*** Opening of Information provided ***
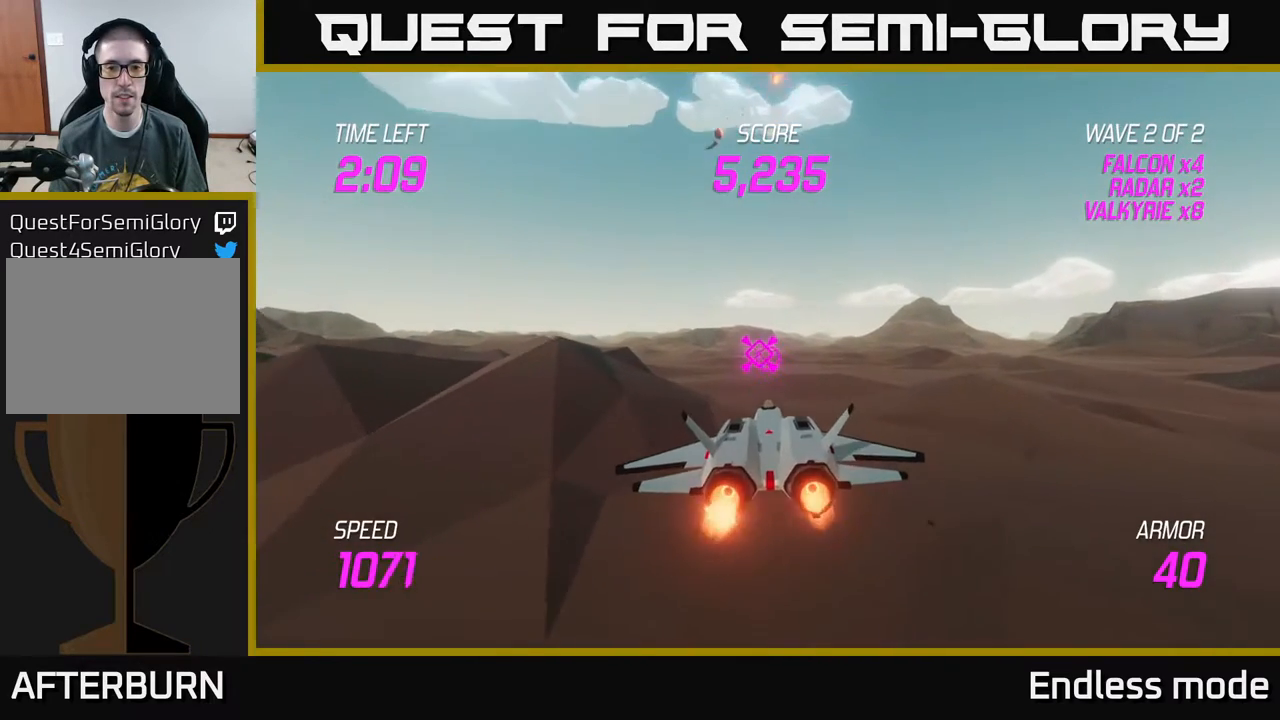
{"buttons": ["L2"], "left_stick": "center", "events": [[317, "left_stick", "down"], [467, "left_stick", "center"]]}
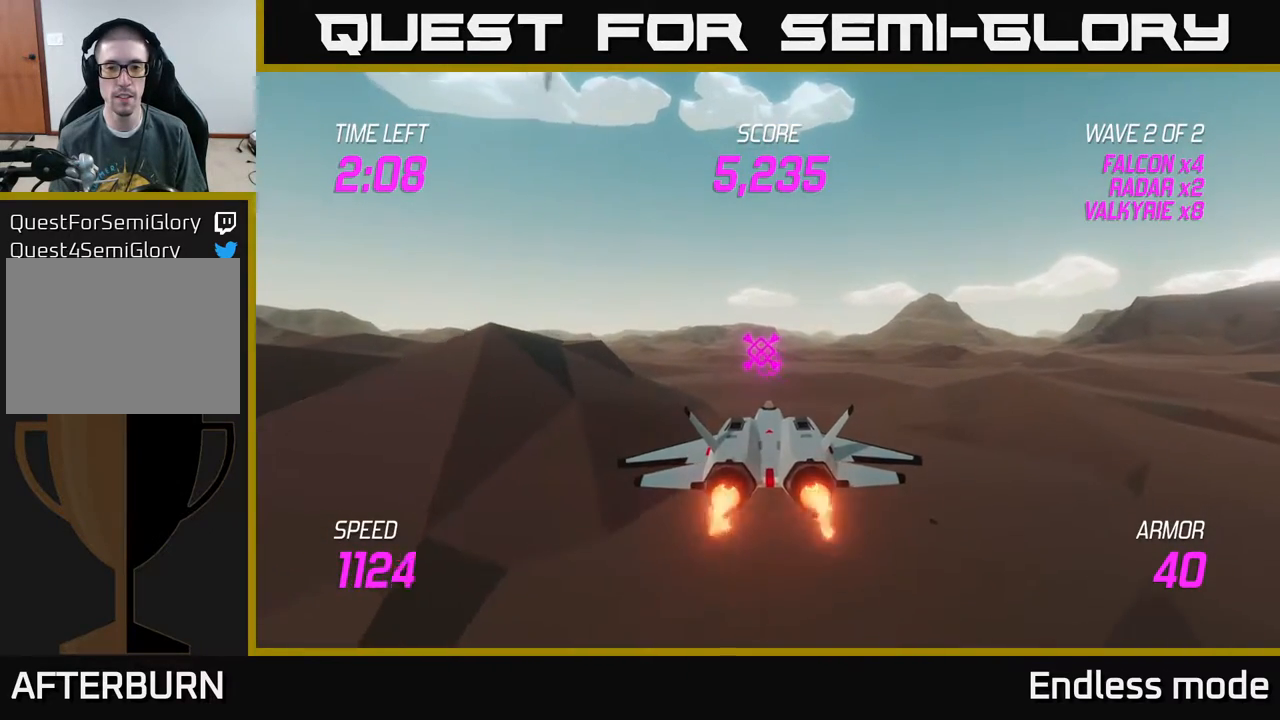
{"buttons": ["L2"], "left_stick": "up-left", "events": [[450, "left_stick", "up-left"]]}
*** Close of Information provided ***
*** Opening of Information provided ***
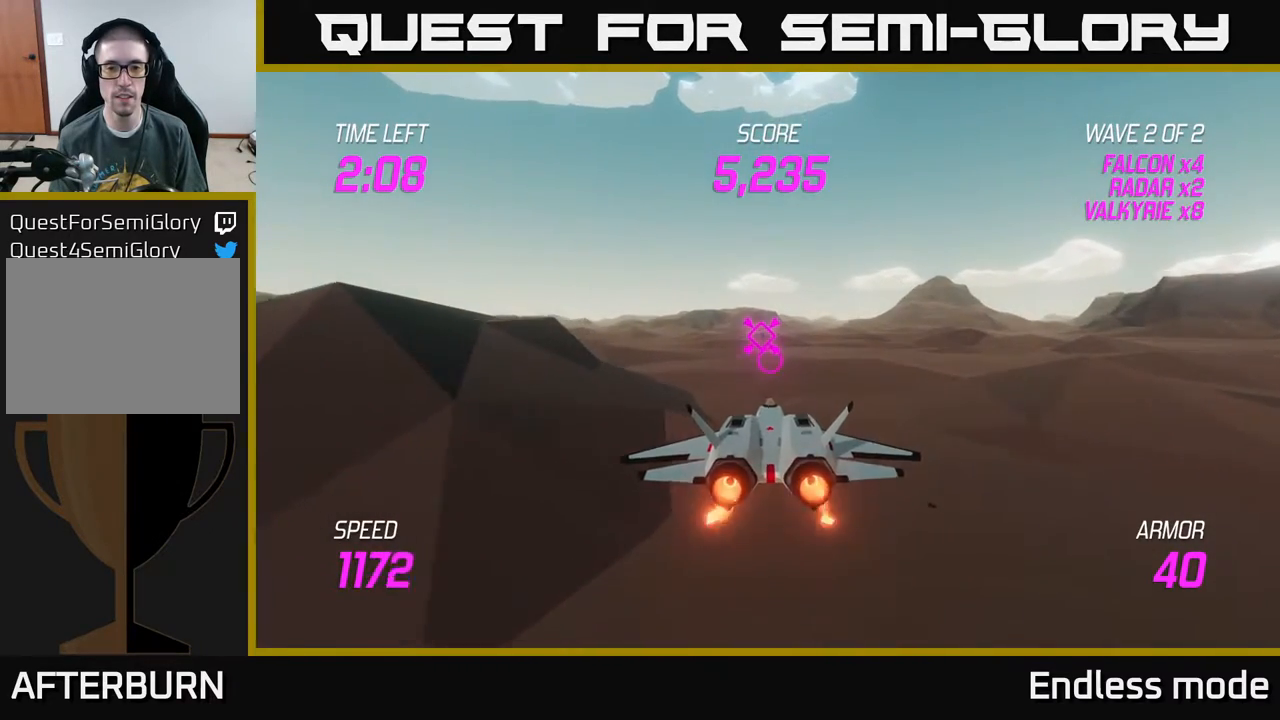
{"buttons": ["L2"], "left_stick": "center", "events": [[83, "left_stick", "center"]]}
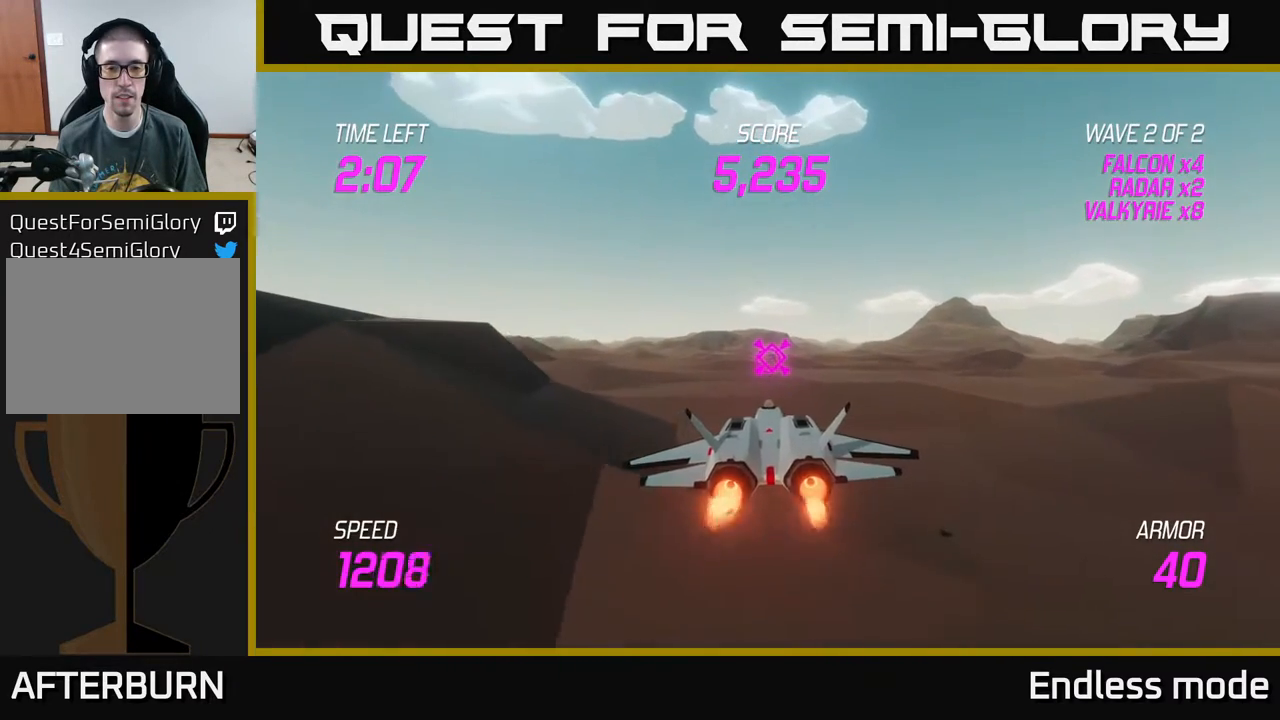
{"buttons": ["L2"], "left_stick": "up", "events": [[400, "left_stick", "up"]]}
*** Close of Information provided ***
*** Opening of Information provided ***
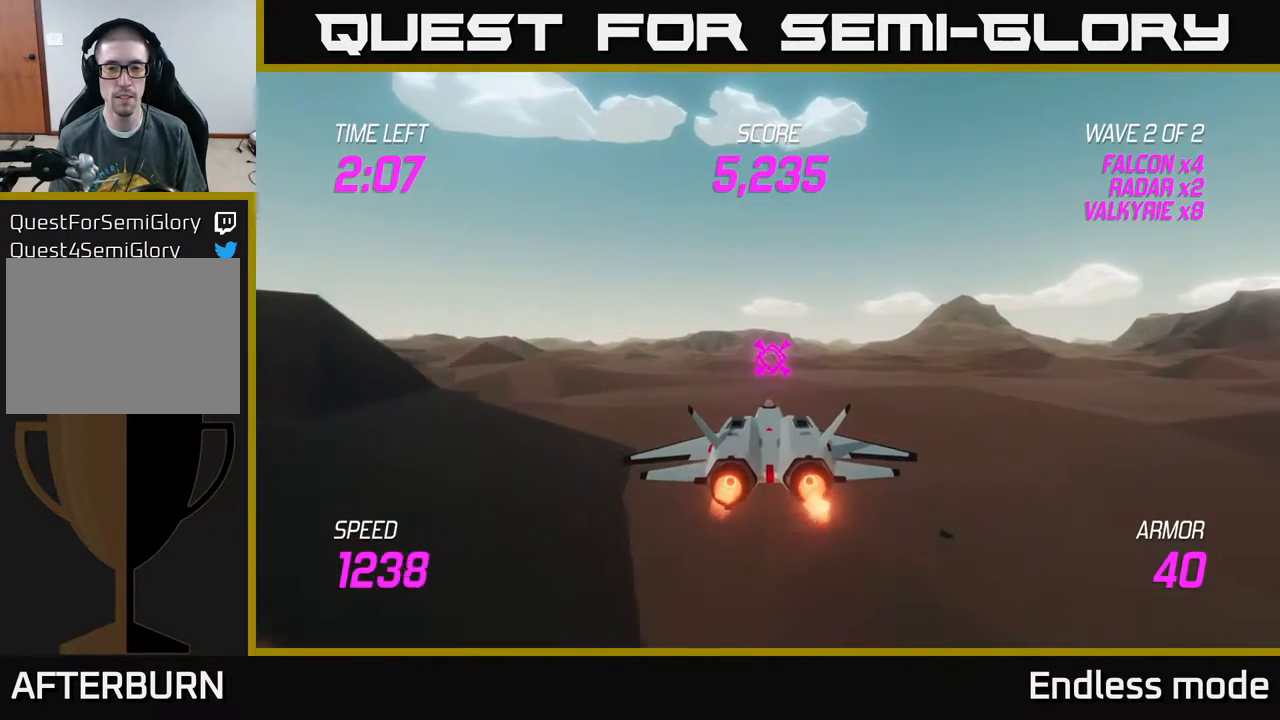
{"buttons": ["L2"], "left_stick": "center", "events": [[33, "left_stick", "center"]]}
*** Close of Information provided ***
# What is being asked
Every line of the listing above that includes "center" should be copied out.

# Exercise answer
{"buttons": ["L2"], "left_stick": "center", "events": [[317, "left_stick", "down"], [467, "left_stick", "center"]]}
{"buttons": ["L2"], "left_stick": "center", "events": [[83, "left_stick", "center"]]}
{"buttons": ["L2"], "left_stick": "center", "events": [[33, "left_stick", "center"]]}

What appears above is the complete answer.